Marlborough Property Investors' Association
The revival in residential construction stalled last month in what was a tough December for house vendors, though non-residential building perked up to end the year flat.
There were 1,260 new dwelling consents, excluding apartments, issued in December, according to Statistics New Zealand, down from 1,458 a month earlier when new issuances rose a seasonally adjusted 2.8%.
The value of residential building consents fell to $494 million in December from $537 million in November, though it rose 12% from the same month a year earlier.
"Against the backdrop of weak existing home sales volumes, the data is not painting a picture of vibrant recovery in residential construction" said Bernard Doyle, strategist at Goldman Sachs JBWere. "A robust residential recovery underpins our GDP growth forecasts for 2010 - to the extent it doesn't emerge, it will feed back into monetary policy settings."
During the same month, house sales dropped to a "concerning" 4,957, according to Real Estate Institute data, and economists are wary that last year's revival in the housing market, driven by returning expatriates and new migrants, hasn't been as strong as previously suspected.
Any softening in the housing market will give central bank Governor Alan Bollard room to hold off from hiking the official cash rate as it eases potential inflationary pressures. Bollard kept the OCR at 2.5% yesterday and economists are predicting he will wait until the middle of the year as he previously indicated.

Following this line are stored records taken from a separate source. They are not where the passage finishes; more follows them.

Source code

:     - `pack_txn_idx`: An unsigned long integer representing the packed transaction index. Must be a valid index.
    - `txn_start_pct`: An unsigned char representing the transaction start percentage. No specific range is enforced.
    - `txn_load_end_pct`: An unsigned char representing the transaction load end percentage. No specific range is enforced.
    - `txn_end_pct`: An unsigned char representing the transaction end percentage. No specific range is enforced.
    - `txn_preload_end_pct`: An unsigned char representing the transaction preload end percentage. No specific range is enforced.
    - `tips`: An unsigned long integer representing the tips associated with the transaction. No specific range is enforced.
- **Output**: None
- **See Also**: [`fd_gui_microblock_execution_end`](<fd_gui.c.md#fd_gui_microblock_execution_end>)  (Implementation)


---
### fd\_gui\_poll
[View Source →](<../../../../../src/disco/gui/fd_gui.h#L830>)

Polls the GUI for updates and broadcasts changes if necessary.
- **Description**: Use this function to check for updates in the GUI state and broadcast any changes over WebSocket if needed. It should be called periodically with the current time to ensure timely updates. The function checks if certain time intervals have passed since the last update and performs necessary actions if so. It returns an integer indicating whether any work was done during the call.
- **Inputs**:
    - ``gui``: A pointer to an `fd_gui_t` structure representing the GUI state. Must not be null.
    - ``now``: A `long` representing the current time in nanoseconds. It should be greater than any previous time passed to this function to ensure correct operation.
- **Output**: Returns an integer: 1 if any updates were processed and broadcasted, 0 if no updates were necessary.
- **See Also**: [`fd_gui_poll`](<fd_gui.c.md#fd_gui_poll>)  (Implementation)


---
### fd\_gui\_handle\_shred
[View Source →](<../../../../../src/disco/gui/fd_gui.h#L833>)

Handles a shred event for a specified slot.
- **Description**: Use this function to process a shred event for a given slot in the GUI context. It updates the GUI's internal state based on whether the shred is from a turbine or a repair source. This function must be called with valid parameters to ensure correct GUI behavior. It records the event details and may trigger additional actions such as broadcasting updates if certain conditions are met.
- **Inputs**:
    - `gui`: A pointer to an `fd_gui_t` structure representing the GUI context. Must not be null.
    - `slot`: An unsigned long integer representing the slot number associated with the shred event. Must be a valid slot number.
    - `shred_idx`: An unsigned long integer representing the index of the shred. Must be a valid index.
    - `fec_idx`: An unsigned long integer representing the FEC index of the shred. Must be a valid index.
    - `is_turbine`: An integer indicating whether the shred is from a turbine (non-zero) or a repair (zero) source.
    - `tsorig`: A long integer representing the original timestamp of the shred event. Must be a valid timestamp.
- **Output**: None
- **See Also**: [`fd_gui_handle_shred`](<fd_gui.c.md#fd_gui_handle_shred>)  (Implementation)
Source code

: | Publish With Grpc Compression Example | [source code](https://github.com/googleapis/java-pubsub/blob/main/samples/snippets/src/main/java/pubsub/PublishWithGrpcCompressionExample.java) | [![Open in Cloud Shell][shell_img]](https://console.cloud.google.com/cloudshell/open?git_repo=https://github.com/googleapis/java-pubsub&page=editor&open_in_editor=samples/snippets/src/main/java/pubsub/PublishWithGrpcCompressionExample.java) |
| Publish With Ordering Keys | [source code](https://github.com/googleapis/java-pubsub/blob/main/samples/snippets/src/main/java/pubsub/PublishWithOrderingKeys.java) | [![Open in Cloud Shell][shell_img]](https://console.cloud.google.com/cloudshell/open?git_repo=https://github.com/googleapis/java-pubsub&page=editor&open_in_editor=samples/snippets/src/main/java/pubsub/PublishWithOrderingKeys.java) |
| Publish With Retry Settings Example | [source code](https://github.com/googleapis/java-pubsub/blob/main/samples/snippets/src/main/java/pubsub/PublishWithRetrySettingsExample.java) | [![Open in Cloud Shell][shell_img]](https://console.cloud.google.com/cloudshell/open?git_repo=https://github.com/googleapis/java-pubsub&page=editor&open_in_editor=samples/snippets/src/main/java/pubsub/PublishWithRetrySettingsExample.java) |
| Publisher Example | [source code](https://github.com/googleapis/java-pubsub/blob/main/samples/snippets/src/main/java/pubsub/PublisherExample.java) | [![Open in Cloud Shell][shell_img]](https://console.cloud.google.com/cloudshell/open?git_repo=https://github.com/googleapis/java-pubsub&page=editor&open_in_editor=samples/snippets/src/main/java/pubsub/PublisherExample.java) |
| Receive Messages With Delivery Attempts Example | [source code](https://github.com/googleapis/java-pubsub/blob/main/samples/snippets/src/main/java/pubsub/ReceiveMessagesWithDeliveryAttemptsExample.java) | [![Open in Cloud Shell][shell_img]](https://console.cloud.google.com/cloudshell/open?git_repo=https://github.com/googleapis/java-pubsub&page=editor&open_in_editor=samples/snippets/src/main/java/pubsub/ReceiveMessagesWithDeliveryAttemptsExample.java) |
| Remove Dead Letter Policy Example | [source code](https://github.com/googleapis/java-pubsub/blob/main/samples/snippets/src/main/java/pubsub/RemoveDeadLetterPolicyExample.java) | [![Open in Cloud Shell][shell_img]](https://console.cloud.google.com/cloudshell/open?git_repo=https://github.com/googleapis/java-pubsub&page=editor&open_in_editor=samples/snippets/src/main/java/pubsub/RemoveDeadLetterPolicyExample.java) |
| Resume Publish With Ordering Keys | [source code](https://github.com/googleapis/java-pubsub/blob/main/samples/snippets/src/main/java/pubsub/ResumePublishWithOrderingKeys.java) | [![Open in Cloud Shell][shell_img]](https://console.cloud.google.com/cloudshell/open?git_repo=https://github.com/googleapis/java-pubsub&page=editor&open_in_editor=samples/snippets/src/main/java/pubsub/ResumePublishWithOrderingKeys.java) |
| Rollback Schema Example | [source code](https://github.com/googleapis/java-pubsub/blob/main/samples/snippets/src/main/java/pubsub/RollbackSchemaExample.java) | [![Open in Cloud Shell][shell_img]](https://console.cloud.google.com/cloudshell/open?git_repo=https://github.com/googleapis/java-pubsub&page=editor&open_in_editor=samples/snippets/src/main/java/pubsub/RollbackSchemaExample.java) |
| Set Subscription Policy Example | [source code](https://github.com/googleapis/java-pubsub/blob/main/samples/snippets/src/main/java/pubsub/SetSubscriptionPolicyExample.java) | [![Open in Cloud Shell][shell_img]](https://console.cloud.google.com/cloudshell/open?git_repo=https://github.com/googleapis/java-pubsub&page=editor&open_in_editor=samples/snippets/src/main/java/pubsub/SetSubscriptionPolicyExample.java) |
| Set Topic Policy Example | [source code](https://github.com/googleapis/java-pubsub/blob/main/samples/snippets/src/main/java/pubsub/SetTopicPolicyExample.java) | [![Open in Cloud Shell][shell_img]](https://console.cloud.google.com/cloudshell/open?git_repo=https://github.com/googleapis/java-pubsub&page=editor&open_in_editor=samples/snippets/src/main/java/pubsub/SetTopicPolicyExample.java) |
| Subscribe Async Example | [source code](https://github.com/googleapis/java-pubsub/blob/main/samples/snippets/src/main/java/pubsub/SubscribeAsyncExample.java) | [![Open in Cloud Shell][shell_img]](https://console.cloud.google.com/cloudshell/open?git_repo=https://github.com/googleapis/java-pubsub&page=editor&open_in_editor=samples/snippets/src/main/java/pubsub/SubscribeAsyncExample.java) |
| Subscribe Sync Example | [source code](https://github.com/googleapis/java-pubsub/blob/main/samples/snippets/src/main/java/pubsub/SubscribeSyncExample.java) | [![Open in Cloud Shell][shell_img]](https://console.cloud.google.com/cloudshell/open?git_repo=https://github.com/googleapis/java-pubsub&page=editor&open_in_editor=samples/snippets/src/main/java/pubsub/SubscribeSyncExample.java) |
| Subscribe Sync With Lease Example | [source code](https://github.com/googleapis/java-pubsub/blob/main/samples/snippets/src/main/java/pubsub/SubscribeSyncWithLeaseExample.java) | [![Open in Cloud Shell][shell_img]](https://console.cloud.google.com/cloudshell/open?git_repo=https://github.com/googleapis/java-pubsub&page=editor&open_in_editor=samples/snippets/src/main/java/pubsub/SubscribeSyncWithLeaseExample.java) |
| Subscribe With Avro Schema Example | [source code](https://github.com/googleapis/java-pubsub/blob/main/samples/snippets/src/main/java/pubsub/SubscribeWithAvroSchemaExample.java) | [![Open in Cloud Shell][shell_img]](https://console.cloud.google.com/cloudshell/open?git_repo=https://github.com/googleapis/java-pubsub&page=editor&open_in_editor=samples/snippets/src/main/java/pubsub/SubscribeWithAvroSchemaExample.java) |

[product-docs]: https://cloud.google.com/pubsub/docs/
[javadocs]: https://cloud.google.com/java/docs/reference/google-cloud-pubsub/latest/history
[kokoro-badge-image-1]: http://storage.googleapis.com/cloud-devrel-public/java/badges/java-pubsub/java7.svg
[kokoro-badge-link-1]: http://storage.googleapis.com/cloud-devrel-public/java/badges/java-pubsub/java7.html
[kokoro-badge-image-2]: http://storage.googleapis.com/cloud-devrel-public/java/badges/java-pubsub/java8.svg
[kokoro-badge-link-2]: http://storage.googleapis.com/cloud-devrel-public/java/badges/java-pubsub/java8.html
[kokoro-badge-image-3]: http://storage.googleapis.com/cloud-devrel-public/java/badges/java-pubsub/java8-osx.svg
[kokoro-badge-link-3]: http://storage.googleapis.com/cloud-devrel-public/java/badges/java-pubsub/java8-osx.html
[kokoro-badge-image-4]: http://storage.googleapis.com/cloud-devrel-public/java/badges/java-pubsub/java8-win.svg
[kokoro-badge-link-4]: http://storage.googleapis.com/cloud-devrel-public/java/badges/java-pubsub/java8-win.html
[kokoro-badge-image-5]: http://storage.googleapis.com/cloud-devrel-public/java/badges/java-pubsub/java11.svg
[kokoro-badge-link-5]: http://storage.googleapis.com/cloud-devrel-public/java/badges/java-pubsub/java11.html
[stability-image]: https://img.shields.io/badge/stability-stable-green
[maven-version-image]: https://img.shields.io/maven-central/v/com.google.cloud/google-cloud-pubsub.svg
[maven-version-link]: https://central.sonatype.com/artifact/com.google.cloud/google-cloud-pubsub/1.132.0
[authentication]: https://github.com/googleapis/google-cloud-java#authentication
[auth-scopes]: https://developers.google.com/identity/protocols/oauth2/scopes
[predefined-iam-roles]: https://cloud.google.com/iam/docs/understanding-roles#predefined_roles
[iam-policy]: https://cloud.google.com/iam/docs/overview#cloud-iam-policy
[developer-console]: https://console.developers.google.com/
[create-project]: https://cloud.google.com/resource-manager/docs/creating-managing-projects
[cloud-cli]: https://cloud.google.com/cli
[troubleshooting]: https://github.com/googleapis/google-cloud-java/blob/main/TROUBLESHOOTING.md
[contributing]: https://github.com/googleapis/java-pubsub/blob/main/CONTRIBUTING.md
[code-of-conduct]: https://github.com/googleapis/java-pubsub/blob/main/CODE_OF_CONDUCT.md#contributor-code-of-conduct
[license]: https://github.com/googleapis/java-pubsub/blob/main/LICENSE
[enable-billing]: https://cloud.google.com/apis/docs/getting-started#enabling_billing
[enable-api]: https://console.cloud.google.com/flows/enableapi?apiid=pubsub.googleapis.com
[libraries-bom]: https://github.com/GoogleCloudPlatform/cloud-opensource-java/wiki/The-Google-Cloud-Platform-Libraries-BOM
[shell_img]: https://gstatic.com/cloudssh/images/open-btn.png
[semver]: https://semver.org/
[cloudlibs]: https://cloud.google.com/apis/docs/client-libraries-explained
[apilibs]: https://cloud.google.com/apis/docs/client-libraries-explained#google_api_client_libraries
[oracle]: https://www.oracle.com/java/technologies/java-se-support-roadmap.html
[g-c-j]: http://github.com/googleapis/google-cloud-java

The value of new non-residential building consents rose 3.9% to $404 million last month from November, driven by $63 million worth of new hospital and nursing home projects. That's on top of the $88 million worth of issuances for new health-related building in November.
Factories and industrial buildings was the hardest sector hit last month, with issuances down $33 million, and it was the worst area for non-residential construction last year, with consents down $187 million from 2008.
New issuances for apartments, which include units in retirement villages, rose to 93 from 42 in November. The series contributed 6.9% to the number of new dwellings in December, compared to the monthly average of 11%.